If the IRS is the one that discovered your liability (i.e. you didn't file) then they won't apply the FEIE in calculating the taxes due. The FEIE is an election that you have to take when filing.

Oh, and the Paris IRS office is shutting down and going back to the US, which may explain why you haven't heard from them. One other approach is to pay the tax and then contact the Taxpayer Advocate. Taxpayer Advocate Service
Cheers,
Bev


----------



## BBCWatcher (Dec 28, 2012)

There are situations when, if you fail to take the Foreign Earned Income Exclusion, and the IRS assesses tax, you cannot then take the FEIE to avoid that tax.
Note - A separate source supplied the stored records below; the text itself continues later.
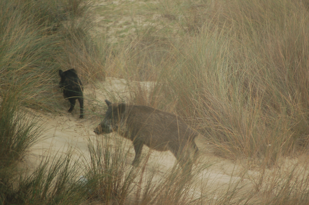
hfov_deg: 4.6
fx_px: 3858
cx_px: 154
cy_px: 102
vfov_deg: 3.0
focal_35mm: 450
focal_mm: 300
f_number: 6.3
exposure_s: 1/800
Those situations are described on page 20 ("When You Can Choose the Exclusion") of IRS Publication 54 (2014 edition at least).

To summarize, if you've failed to take the Foreign Earned Income Exclusion in timely fashion (as defined in that publication), and if you owe income tax (whether paid or not) after taking into account the FEIE (for example, on U.S. source income or on non-excluded income), and if the IRS discovers that you failed to choose the exclusion (they have done that, it would appear), you cannot then take the FEIE -- it's too late. That's a lot of ifs, but if I've just described your situation the IRS will be able to sustain its tax assessment.

If I've just described your situation you can ask the IRS for relief -- for example by making an Offer in Compromise if there would be a genuine hardship in paying the tax you owe.

On edit: I should add that the Foreign Tax Credit (IRS Form 1116) is still available on that income even if the above circumstances describe your situation, and assuming you paid some amount of foreign income tax on that income.


----------